We could, if we wanted to, say that the only canonical Middle-earth texts were the Hobbit and the Lord of the Rings ("including appendices"): since these were the only works that Tolkien approved for publication during his lifetime. We could add -- I think most people implicitly do -- the Silmarillion and the Unfinished Tales, because they contain writings that Christopher Tolkien felt to be broadly consistent with what was already published. You can read the Silmarillion, the Hobbit and the Lord of the Rings, in that order, with the Unfinished Tales as a kind of appendix, and feel that you have read a complete history of an imaginary world in various styles and from various points of view.

It would seem odd to say "the island of Tol Eressea is canonically England" (because that was Tolkien's idea in the very early Lost Tales manuscripts), or "Numenor canonically became the continent of America" (because Tolkien explored that idea in a very late "round earth" revision). But it would be equally odd to say that the story of Sam's daughter Eleanor becoming Arwen's hand-maiden was "apocryphal" or "part of my headcanon" because it occurs in an epilogue which Tolkien was persuaded (fairly reluctantly) to take out of Lord of the Rings. And I assume that no-one in their right mind would say that the magnificent ending of Beren and Luthien ("The quest is fulfilled; even now a Silmaril is in my hand!") was "only fan fiction" because it was one of the manuscripts that was published posthumously.

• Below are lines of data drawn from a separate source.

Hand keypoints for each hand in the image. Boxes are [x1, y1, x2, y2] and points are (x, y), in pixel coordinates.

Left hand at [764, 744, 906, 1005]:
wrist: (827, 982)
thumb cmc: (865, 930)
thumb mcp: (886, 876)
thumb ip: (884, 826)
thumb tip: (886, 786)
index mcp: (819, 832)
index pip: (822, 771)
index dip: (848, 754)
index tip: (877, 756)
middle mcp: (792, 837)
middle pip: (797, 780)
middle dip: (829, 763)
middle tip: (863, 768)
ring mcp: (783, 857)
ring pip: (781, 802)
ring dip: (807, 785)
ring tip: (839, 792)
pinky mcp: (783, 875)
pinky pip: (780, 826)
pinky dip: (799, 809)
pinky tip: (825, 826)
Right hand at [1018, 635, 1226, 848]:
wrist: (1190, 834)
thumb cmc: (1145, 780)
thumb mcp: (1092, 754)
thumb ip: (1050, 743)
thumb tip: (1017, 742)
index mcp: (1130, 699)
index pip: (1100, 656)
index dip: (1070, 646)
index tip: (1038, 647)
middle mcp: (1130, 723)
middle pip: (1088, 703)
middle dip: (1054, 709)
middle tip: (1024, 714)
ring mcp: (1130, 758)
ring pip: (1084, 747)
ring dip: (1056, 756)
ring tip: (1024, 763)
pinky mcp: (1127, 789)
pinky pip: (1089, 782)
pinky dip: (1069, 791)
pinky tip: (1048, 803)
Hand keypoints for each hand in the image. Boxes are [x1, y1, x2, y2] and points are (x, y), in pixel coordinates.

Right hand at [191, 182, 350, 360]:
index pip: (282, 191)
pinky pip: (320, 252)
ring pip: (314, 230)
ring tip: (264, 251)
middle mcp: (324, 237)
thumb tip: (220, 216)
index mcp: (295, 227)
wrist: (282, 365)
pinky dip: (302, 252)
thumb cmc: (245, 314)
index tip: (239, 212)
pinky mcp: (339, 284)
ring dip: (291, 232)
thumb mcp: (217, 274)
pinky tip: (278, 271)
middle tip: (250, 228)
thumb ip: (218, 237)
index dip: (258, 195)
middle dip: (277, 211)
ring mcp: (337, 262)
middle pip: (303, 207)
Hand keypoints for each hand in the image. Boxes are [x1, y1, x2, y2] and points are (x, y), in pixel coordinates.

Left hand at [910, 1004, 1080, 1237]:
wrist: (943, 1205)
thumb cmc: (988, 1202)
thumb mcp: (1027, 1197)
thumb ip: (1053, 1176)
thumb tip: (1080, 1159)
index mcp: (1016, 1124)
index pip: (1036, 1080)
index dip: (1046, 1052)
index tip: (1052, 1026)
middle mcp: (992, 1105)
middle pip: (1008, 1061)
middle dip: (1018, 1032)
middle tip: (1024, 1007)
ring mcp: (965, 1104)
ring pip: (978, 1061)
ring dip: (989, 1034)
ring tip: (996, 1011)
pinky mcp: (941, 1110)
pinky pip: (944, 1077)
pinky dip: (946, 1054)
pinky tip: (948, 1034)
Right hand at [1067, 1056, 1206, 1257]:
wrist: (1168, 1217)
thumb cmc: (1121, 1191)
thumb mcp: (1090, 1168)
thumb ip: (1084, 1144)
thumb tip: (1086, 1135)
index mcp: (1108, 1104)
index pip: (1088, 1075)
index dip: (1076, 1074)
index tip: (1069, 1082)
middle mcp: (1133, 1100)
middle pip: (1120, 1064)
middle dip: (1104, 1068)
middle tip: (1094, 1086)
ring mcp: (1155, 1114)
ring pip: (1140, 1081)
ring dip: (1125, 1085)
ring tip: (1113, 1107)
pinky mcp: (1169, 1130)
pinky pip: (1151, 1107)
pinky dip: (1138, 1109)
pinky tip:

So perhaps, if we are talking about Tolkien, "the canon" had better refer to "what Tolkien actually wrote" (as opposed to what was invented by David Day, Iron Crown Enterprises, Peter Jackson or Amazon TV.) 

But "canon" can too easily become a weapon to be wielded in fan disputes. It is not enough to like Lord of the Rings and the Hobbit. Unless and until you jump over twelve heavily footnoted hurdles, you are a Dyson Airblade. (*).